Records for this exercise:

==================================================

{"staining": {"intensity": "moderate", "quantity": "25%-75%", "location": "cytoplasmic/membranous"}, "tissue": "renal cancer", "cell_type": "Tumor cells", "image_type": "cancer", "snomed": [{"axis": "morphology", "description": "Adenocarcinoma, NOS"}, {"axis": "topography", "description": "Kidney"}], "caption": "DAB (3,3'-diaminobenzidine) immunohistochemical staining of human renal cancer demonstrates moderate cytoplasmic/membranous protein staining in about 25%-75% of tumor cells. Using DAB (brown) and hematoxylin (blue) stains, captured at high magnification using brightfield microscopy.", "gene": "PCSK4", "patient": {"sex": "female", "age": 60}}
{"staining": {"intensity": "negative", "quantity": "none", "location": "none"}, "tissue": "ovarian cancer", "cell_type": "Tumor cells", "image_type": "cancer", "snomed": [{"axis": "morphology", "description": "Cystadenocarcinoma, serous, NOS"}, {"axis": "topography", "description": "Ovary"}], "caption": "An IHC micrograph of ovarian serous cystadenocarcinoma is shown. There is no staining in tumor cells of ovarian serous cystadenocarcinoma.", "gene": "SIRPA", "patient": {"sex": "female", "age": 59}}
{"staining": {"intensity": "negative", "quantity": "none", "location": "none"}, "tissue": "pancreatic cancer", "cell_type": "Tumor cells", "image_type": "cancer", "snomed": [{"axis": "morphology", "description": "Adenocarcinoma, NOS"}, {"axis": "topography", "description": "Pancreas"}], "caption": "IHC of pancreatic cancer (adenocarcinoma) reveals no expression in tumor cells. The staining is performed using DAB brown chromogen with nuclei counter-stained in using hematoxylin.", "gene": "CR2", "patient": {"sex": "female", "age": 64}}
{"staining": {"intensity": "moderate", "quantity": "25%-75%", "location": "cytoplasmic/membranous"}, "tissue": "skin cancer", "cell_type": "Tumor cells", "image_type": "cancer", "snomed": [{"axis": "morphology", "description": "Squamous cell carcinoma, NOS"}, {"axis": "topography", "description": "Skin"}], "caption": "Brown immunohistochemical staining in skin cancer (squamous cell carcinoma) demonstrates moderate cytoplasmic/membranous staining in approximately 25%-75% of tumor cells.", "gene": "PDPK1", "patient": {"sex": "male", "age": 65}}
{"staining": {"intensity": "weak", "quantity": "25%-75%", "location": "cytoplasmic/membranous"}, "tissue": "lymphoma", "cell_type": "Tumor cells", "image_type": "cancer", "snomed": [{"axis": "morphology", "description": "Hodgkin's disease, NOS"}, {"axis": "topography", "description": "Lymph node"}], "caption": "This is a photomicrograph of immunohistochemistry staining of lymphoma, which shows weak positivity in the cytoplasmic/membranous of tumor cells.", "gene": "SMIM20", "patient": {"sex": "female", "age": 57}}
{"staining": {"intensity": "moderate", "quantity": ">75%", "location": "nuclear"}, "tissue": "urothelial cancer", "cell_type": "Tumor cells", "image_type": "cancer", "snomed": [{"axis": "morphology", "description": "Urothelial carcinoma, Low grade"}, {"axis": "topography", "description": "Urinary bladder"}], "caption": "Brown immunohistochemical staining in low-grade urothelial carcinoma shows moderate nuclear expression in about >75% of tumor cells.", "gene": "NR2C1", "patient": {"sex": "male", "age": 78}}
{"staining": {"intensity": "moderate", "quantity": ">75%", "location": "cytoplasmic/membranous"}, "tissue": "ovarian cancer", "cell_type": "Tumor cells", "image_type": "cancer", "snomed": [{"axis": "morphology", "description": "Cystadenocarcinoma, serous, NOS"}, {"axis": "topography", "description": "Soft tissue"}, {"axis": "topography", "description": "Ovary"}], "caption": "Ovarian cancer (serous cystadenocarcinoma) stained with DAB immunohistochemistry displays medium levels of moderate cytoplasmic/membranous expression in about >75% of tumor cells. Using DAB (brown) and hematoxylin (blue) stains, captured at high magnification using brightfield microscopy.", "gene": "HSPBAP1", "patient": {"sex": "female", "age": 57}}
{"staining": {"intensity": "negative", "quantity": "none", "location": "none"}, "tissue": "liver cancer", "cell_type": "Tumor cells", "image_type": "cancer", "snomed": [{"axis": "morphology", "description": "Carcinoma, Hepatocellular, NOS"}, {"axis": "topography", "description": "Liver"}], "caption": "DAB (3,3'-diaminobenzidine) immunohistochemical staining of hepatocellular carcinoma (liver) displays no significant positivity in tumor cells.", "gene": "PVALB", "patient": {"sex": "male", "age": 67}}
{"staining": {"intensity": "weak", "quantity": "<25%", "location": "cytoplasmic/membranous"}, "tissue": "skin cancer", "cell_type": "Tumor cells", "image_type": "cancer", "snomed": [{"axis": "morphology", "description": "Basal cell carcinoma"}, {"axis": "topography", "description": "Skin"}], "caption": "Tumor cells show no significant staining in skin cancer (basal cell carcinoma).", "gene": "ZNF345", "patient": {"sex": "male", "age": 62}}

==================================================

Task prompt: What is needed is an exact transcription of every entry above.

Written answer:
{"staining": {"intensity": "moderate", "quantity": "25%-75%", "location": "cytoplasmic/membranous"}, "tissue": "renal cancer", "cell_type": "Tumor cells", "image_type": "cancer", "snomed": [{"axis": "morphology", "description": "Adenocarcinoma, NOS"}, {"axis": "topography", "description": "Kidney"}], "caption": "DAB (3,3'-diaminobenzidine) immunohistochemical staining of human renal cancer demonstrates moderate cytoplasmic/membranous protein staining in about 25%-75% of tumor cells. Using DAB (brown) and hematoxylin (blue) stains, captured at high magnification using brightfield microscopy.", "gene": "PCSK4", "patient": {"sex": "female", "age": 60}}
{"staining": {"intensity": "negative", "quantity": "none", "location": "none"}, "tissue": "ovarian cancer", "cell_type": "Tumor cells", "image_type": "cancer", "snomed": [{"axis": "morphology", "description": "Cystadenocarcinoma, serous, NOS"}, {"axis": "topography", "description": "Ovary"}], "caption": "An IHC micrograph of ovarian serous cystadenocarcinoma is shown. There is no staining in tumor cells of ovarian serous cystadenocarcinoma.", "gene": "SIRPA", "patient": {"sex": "female", "age": 59}}
{"staining": {"intensity": "negative", "quantity": "none", "location": "none"}, "tissue": "pancreatic cancer", "cell_type": "Tumor cells", "image_type": "cancer", "snomed": [{"axis": "morphology", "description": "Adenocarcinoma, NOS"}, {"axis": "topography", "description": "Pancreas"}], "caption": "IHC of pancreatic cancer (adenocarcinoma) reveals no expression in tumor cells. The staining is performed using DAB brown chromogen with nuclei counter-stained in using hematoxylin.", "gene": "CR2", "patient": {"sex": "female", "age": 64}}
{"staining": {"intensity": "moderate", "quantity": "25%-75%", "location": "cytoplasmic/membranous"}, "tissue": "skin cancer", "cell_type": "Tumor cells", "image_type": "cancer", "snomed": [{"axis": "morphology", "description": "Squamous cell carcinoma, NOS"}, {"axis": "topography", "description": "Skin"}], "caption": "Brown immunohistochemical staining in skin cancer (squamous cell carcinoma) demonstrates moderate cytoplasmic/membranous staining in approximately 25%-75% of tumor cells.", "gene": "PDPK1", "patient": {"sex": "male", "age": 65}}
{"staining": {"intensity": "weak", "quantity": "25%-75%", "location": "cytoplasmic/membranous"}, "tissue": "lymphoma", "cell_type": "Tumor cells", "image_type": "cancer", "snomed": [{"axis": "morphology", "description": "Hodgkin's disease, NOS"}, {"axis": "topography", "description": "Lymph node"}], "caption": "This is a photomicrograph of immunohistochemistry staining of lymphoma, which shows weak positivity in the cytoplasmic/membranous of tumor cells.", "gene": "SMIM20", "patient": {"sex": "female", "age": 57}}
{"staining": {"intensity": "moderate", "quantity": ">75%", "location": "nuclear"}, "tissue": "urothelial cancer", "cell_type": "Tumor cells", "image_type": "cancer", "snomed": [{"axis": "morphology", "description": "Urothelial carcinoma, Low grade"}, {"axis": "topography", "description": "Urinary bladder"}], "caption": "Brown immunohistochemical staining in low-grade urothelial carcinoma shows moderate nuclear expression in about >75% of tumor cells.", "gene": "NR2C1", "patient": {"sex": "male", "age": 78}}
{"staining": {"intensity": "moderate", "quantity": ">75%", "location": "cytoplasmic/membranous"}, "tissue": "ovarian cancer", "cell_type": "Tumor cells", "image_type": "cancer", "snomed": [{"axis": "morphology", "description": "Cystadenocarcinoma, serous, NOS"}, {"axis": "topography", "description": "Soft tissue"}, {"axis": "topography", "description": "Ovary"}], "caption": "Ovarian cancer (serous cystadenocarcinoma) stained with DAB immunohistochemistry displays medium levels of moderate cytoplasmic/membranous expression in about >75% of tumor cells. Using DAB (brown) and hematoxylin (blue) stains, captured at high magnification using brightfield microscopy.", "gene": "HSPBAP1", "patient": {"sex": "female", "age": 57}}
{"staining": {"intensity": "negative", "quantity": "none", "location": "none"}, "tissue": "liver cancer", "cell_type": "Tumor cells", "image_type": "cancer", "snomed": [{"axis": "morphology", "description": "Carcinoma, Hepatocellular, NOS"}, {"axis": "topography", "description": "Liver"}], "caption": "DAB (3,3'-diaminobenzidine) immunohistochemical staining of hepatocellular carcinoma (liver) displays no significant positivity in tumor cells.", "gene": "PVALB", "patient": {"sex": "male", "age": 67}}
{"staining": {"intensity": "weak", "quantity": "<25%", "location": "cytoplasmic/membranous"}, "tissue": "skin cancer", "cell_type": "Tumor cells", "image_type": "cancer", "snomed": [{"axis": "morphology", "description": "Basal cell carcinoma"}, {"axis": "topography", "description": "Skin"}], "caption": "Tumor cells show no significant staining in skin cancer (basal cell carcinoma).", "gene": "ZNF345", "patient": {"sex": "male", "age": 62}}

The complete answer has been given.